> _THINGS TO DO_:
A: Using the FINRA case text, explain in one to three sentences why the WCM brokers did not disclose the secret commission to investors.
B: Repeat the passage of the FINRA case text between "Asked whether FINRA" and "to recover damages.", inclusive.

> _SUPPLIED TEXT_:
★ ★ ★

Worden’s CEO “approved the offerings on behalf of WCM, and he knowingly or recklessly failed to disclose this secret compensation to WCM’s brokers who, at [his] direction, sold the offerings,” according to FINRA’s disciplinary complaint. “Therefore, the WCM brokers did not disclose this secret commission to investors when they recommended the investments.”

Although the case mentions the CEO by his initials, it only names the brokerage as a defendant and not Worden himself. An attorney who has represented Worden and his brokerage in the past didn’t respond to inquiries seeking comment. A call to the brokerage’s official listed number in its FINRA filings went straight to a voicemail which said the mailbox was full.

Asked whether FINRA has any concerns about the potential restitution being paid in this case or the 10 client claims, FINRA spokeswoman Michelle Ong declined to comment on pending litigation but referred Financial Planning to a page on its website noting that just 2% of client claims between 2012 and 2016 had unpaid awards. In addition, she sent a section of a February 2018 “discussion paper” issued by FINRA on clients’ ability to recover damages.

★ ★ ★

> _MATERIAL PROVIDED_:
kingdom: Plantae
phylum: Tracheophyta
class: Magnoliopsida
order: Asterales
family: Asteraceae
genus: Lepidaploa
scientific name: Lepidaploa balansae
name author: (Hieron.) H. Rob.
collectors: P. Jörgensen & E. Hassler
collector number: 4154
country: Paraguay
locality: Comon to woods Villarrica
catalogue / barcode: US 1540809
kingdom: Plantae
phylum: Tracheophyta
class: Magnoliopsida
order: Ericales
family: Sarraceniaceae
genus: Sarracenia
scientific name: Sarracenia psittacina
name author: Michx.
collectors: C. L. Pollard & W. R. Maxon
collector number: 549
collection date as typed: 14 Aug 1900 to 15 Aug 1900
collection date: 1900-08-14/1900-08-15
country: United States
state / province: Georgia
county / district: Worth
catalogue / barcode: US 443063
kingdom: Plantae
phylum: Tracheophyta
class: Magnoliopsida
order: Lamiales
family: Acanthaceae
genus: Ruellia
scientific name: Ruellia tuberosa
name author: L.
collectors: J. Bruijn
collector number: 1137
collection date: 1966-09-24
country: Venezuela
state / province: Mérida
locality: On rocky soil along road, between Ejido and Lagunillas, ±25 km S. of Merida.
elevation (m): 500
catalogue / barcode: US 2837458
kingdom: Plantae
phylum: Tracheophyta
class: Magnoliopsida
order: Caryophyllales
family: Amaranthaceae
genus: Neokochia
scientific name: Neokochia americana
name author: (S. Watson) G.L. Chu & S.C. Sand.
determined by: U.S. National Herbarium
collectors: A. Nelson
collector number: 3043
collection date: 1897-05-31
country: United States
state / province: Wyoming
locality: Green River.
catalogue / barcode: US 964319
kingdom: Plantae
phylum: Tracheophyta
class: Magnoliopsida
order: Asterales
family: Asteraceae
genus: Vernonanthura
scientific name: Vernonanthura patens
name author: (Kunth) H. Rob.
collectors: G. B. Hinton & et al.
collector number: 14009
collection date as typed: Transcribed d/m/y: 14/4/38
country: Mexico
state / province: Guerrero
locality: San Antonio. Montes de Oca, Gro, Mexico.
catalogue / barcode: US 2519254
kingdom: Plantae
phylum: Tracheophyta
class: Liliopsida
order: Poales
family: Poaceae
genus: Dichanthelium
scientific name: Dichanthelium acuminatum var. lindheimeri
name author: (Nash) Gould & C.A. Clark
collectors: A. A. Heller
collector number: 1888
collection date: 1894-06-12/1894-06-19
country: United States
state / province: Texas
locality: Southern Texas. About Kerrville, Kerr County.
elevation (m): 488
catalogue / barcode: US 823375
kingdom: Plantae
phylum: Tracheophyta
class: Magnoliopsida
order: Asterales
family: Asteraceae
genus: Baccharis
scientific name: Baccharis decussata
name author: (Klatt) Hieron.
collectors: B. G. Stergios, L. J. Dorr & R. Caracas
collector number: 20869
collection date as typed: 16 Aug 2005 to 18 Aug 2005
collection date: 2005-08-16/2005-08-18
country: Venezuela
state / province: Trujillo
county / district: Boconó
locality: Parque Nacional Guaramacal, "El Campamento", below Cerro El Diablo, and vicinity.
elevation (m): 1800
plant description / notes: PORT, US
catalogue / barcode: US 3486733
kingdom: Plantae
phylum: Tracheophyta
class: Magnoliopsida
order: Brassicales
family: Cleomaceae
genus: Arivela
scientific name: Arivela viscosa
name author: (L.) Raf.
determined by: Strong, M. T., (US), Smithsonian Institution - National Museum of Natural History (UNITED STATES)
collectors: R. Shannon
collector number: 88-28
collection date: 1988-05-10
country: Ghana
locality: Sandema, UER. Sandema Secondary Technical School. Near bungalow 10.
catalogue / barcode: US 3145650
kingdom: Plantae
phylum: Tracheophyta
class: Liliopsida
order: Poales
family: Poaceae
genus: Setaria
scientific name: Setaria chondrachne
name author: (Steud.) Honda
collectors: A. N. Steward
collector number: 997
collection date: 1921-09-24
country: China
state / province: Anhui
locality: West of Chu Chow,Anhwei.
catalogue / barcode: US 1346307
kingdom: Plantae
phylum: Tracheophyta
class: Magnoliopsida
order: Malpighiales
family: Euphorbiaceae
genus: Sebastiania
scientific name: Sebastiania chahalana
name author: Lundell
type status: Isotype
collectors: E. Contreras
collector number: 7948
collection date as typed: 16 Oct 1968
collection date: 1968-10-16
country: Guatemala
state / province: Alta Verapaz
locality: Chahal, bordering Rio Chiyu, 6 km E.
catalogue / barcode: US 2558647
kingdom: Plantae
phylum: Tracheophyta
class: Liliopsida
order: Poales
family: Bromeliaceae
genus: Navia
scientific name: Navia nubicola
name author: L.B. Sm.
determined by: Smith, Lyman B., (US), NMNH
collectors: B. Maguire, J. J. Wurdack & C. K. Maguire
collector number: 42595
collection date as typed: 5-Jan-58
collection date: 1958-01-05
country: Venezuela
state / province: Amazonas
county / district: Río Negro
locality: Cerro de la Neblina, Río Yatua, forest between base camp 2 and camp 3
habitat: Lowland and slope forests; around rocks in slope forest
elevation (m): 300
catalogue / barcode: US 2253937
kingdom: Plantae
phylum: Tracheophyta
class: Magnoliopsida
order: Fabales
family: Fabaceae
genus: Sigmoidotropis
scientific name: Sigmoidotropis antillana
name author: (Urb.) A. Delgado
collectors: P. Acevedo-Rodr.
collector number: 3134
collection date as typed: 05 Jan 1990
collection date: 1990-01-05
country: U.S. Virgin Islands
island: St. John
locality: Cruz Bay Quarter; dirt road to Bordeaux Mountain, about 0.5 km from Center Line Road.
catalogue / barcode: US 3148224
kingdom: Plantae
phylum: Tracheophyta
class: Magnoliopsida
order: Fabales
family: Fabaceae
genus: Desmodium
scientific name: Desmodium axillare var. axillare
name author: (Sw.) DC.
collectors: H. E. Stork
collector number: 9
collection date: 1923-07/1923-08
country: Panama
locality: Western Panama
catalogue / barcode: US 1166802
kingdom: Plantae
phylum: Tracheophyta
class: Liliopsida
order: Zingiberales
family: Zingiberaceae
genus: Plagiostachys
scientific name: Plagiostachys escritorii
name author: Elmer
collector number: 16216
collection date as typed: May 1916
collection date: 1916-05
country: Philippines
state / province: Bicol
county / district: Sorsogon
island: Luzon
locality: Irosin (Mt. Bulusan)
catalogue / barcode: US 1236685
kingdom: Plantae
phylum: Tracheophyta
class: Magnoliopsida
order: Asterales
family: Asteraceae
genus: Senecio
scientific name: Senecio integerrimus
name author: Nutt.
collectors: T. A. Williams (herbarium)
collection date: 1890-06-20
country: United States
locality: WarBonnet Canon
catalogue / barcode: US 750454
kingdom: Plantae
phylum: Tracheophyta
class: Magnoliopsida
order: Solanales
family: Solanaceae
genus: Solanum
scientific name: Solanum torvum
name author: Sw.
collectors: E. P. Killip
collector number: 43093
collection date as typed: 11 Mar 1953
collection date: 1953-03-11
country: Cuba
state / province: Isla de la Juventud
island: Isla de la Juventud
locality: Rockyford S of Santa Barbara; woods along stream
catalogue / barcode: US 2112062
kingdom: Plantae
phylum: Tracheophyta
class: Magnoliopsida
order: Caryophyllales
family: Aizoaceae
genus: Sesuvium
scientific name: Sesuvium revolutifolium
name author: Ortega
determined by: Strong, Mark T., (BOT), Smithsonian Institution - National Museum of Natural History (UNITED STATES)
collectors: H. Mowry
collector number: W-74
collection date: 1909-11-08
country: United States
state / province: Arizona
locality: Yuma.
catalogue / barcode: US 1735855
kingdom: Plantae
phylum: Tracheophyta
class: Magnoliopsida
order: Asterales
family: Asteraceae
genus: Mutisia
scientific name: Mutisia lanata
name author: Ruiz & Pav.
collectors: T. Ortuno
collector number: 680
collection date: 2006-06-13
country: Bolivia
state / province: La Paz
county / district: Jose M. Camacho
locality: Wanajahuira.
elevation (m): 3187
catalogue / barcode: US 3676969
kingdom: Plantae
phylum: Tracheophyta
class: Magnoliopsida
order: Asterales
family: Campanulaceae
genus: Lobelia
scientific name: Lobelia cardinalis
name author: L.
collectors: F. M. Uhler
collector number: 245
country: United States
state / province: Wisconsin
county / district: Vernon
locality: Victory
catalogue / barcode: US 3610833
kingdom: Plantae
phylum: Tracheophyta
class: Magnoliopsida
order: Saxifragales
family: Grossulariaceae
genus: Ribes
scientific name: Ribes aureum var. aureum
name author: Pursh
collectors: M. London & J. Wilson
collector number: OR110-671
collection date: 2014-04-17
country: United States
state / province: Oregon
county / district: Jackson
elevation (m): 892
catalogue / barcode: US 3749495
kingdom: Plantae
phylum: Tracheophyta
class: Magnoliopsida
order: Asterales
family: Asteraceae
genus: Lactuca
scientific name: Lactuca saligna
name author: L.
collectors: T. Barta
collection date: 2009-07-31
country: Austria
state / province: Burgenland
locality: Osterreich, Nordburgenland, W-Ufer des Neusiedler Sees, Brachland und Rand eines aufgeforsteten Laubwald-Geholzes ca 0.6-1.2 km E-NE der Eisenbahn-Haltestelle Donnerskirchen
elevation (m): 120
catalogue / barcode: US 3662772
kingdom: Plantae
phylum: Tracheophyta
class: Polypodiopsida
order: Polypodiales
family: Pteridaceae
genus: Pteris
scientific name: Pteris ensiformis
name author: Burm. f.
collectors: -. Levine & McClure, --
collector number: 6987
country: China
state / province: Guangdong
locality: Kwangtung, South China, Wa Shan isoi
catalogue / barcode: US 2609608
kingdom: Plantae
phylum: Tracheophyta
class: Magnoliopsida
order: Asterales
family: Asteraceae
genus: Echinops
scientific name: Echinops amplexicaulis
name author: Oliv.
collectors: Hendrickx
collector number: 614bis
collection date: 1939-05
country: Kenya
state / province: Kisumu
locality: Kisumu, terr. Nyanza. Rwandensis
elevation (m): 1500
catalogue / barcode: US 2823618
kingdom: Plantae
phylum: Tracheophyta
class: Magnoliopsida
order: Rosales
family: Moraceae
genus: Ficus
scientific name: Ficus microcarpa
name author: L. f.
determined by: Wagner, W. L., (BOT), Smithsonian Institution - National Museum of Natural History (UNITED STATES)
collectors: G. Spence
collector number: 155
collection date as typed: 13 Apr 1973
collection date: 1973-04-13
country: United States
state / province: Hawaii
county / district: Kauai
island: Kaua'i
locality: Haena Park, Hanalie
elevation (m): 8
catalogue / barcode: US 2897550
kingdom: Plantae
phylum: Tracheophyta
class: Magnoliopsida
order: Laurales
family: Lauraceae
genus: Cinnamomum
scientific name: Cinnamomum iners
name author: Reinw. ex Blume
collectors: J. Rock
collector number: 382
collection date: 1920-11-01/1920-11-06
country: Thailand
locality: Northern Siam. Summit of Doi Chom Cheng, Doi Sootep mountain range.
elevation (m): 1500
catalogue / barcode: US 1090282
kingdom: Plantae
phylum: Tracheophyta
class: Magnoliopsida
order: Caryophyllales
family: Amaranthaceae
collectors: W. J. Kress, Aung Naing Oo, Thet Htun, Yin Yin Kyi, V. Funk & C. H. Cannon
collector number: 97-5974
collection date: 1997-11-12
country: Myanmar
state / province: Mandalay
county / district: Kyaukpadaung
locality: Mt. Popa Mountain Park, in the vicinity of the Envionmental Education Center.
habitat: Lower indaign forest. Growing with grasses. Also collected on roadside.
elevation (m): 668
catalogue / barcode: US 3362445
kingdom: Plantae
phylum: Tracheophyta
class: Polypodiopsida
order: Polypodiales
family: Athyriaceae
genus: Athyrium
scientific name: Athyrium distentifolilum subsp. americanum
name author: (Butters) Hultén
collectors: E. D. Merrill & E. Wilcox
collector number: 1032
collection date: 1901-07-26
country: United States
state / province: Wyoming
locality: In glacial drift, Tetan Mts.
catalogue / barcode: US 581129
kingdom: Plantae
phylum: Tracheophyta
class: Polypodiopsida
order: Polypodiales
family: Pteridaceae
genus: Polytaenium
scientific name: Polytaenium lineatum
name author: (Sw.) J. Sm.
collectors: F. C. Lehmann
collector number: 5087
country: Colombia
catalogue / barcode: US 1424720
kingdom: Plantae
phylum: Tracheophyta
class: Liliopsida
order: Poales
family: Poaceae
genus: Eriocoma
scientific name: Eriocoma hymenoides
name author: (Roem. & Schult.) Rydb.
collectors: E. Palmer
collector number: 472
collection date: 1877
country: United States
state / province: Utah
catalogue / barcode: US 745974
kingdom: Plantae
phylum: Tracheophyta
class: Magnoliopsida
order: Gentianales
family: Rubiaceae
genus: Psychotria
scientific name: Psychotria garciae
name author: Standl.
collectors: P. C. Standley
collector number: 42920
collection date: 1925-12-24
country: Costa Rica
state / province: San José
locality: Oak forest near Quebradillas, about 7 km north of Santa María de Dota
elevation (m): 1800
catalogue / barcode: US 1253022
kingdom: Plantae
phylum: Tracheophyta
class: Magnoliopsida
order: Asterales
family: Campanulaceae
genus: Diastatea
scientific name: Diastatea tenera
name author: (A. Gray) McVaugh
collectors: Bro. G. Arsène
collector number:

★ ★ ★

> _ANSWERS_:
A: FINRA's complaint says Worden's CEO knowingly or recklessly failed to disclose the secret compensation to the WCM brokers who sold the offerings at his direction. Therefore, the brokers did not disclose the commission to investors when they recommended the investments.

B:
Asked whether FINRA has any concerns about the potential restitution being paid in this case or the 10 client claims, FINRA spokeswoman Michelle Ong declined to comment on pending litigation but referred Financial Planning to a page on its website noting that just 2% of client claims between 2012 and 2016 had unpaid awards. In addition, she sent a section of a February 2018 “discussion paper” issued by FINRA on clients’ ability to recover damages.